3. Kingdom Fungi (Jamur)
Jamur memiliki ukuran yang bermacam-macam, dari yang halus kecil seperti benang hingga
yang berukuran cukup besar. Jamur tidak memiliki klorofil sehingga tidak dapat
berfotosintesis untuk membuat makanannya sendiri. Jamur bertahan hidup dengan cara
menguraikan sisa-sisa makhluk hidup yang telah mati dan menyerap sari-sarinya sebagai
makanan.
Jamur memiliki cara yang unik dalam hal cara memperoleh makanannya. Jamur tidak
menelan makanannya seperti hewan atau manusia, namun mengeluarkan sejenis zat yang
membuat sisa makhluk hidup lain menjadi terurai. Jika telah terurai maka sari-sarinya akan
diserap oleh jamur.
Jamur ada yang bersel tunggal dan ada juga yang bersel banyak. Jamur yang memiliki banyak
sel atau multiseluler, tubuhnya terdiri atas benang-benang halus yang disebut hifa. Hifa
tersebut akan membentuk suatu anyaman yang disebut miselium. Jamur biasanya hidup di
tempat-tempat yang lembab dan sedikit terkena sinar matahari, bersifat saprofit (hidup dan
makan dari bahan organik yang sudah mati atau busuk), dan parasit.
Perkembangbiakan jamur dapat dilakukan secara generatif (kawin) maupun vegetatif (tidak
kawin). Perkembang biakan secara generatif, dengan melakukan perkawinan melalui
miselium. Adapun secara vegetatif, jamur akan menghasilkan spora yang dibentuk oleh tubuh
buah.
4. Kingdom Plantae (Tumbuhan)
Kelompok ini beranggotakan makhluk hidup bersel banyak yang mampu berfotosintesis.
Kemampuan fotosintesis ini dikarenakan adanya klorofil di dalam kloroplas. Klorofl inilah
yang bisa memanfaatkan energi cahaya matahari untuk membuat makanan.
Perbedaan lain antara tumbuhan dengan makhluk hidup bersel banyak lain adalah dalam hal
struktur selnya. Sel-sel tumbuhan mempunyai dinding sel yang terbuat dari bahan selulosa
(sejenis karbohidrat). Oleh karena itu, tumbuhan biasanya bersifat kaku dan tidak mudah
patah.
Kingdom Plantae dapat dikelompokkan menjadi 2 kelompok yaitu tumbuhan tidak
berpembuluh (tidak mempunyai xilem dan floem) dan tumbuhan berpembuluh. Tumbuhan
yang termasuk ke dalam kelompok tumbuhan tidak berpembuluh adalah tumbuhan lumut.

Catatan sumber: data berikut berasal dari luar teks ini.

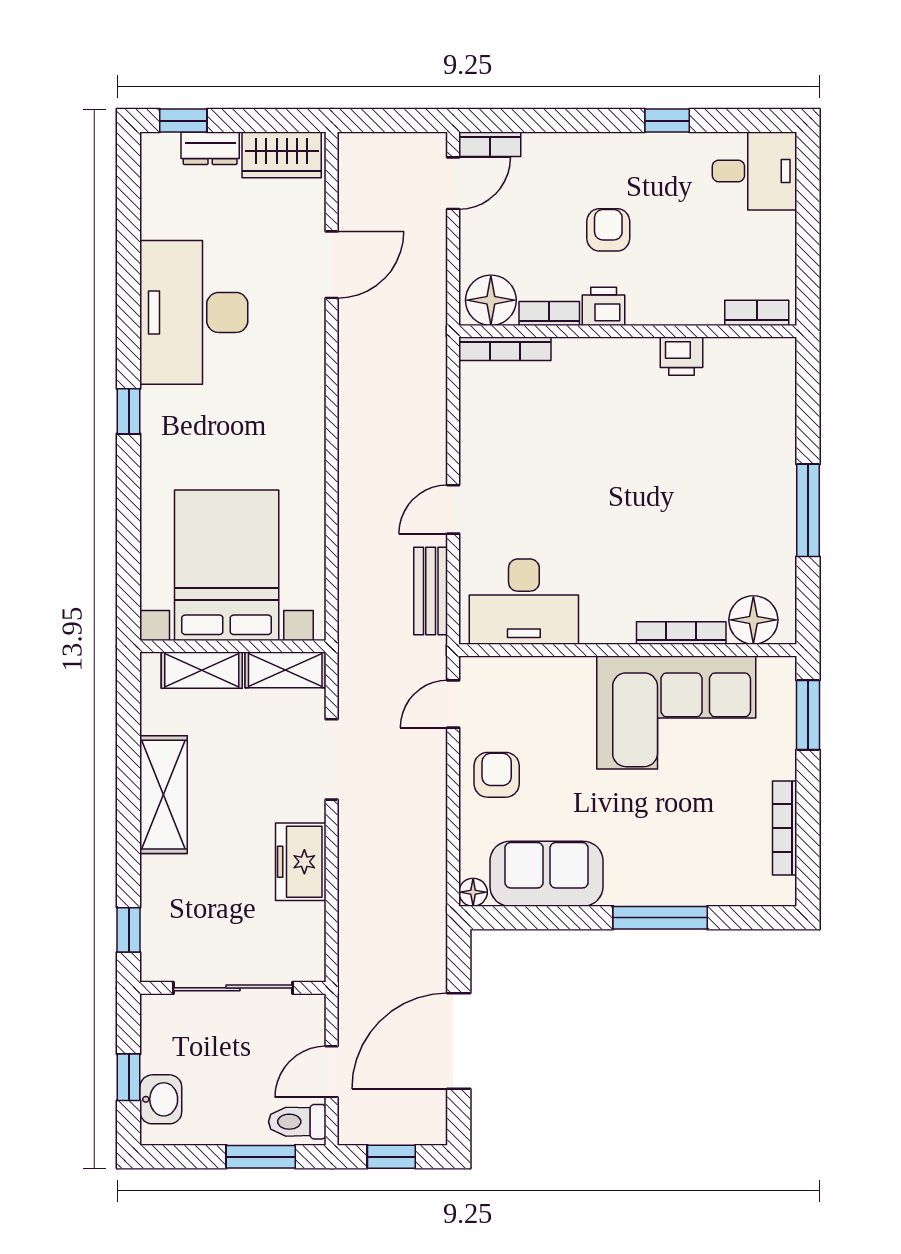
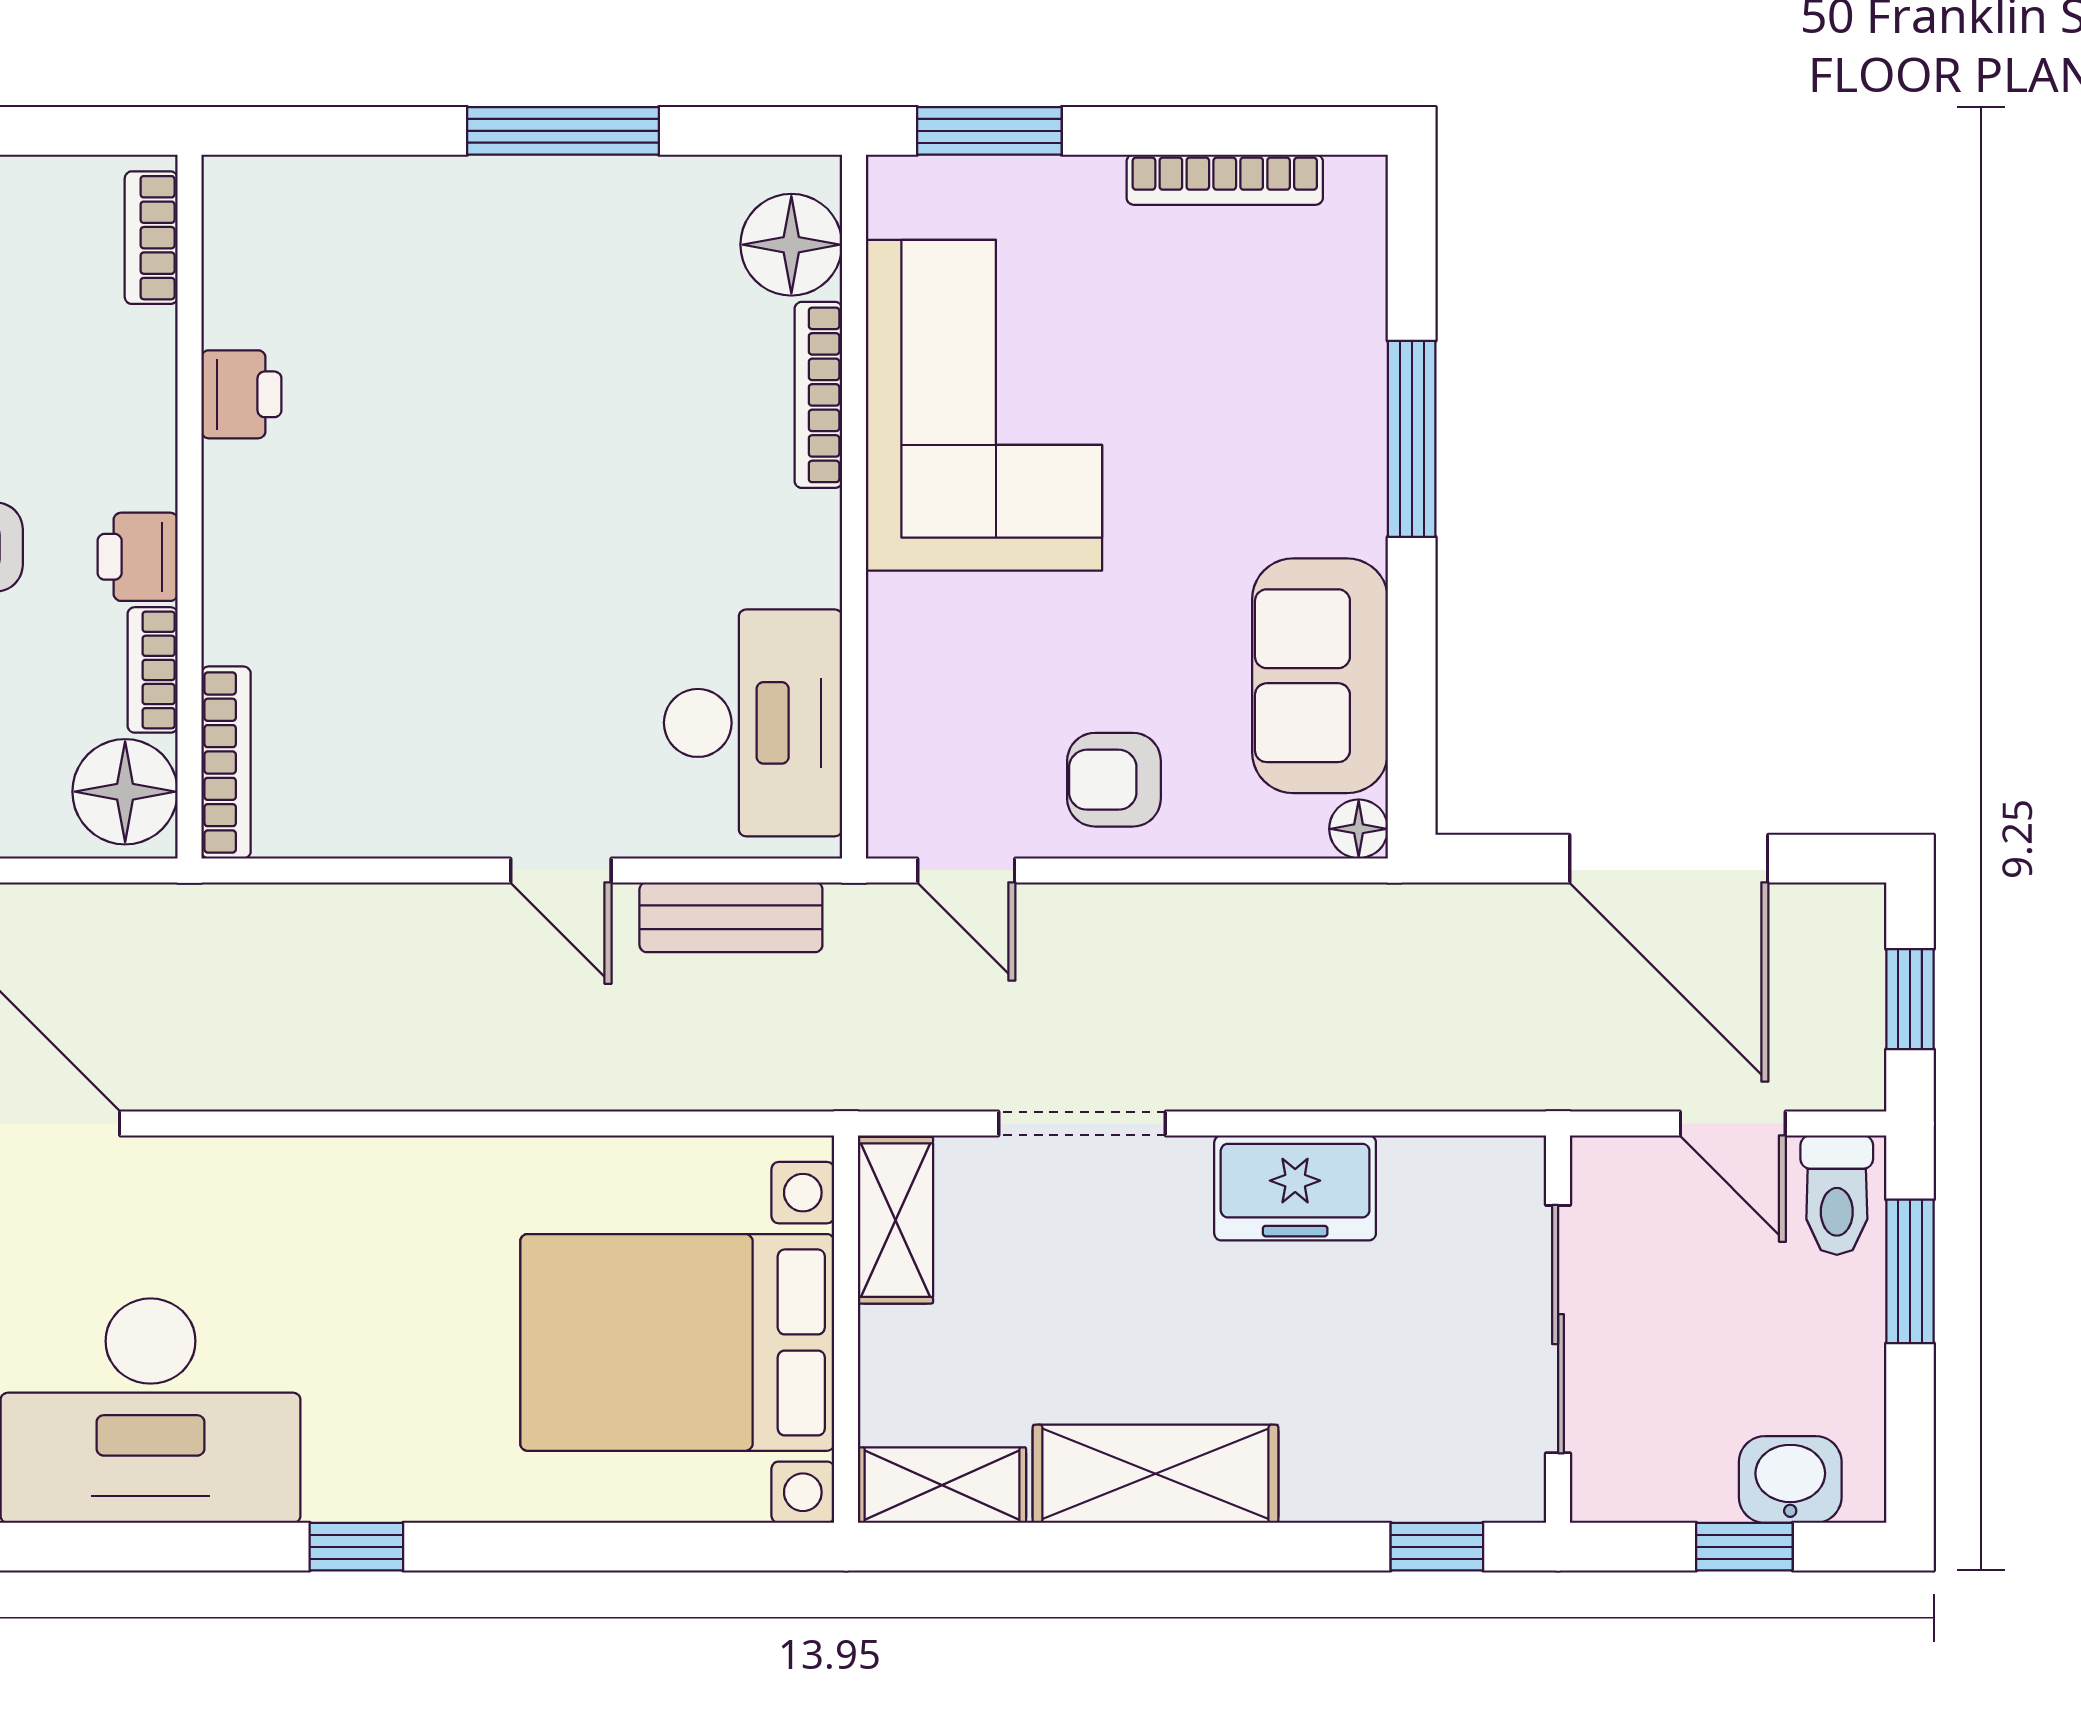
shelving: (202, 670) -> (942, 1485), moved, turned 90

Sedangkan, tumbuhan paku dan tumbuhan berbiji termasuk tumbuhan berpembuluh.
5. Kingdom Animalia (Hewan)
Dalam klasifikasi makhluk hidup, hewan termasuk ke dalam kingdom animalia. Hewan
merupakan kelompok makhluk hidup yang hidup dengan cara memakan makhluk hidup lain.
Perbedaan utama antara hewan dan tumbuhan adalah pada dinding sel yang dimilikinya. Sel-
sel tumbuhan memiliki dinding sel, sedangkan sel-sel hewan tidak mempunyai dinding sel.
Kingdom animalia dapat dikelompokkan menjadi dua bagian berdasarkan ada tidaknya tulang
belakang. Berdasarkan hal itu, hewan dapat dibagi menjadi kelompok hewan bertulang
belakang (Vertebrata) dan hewan tidak bertulang belakang (Avertebrata).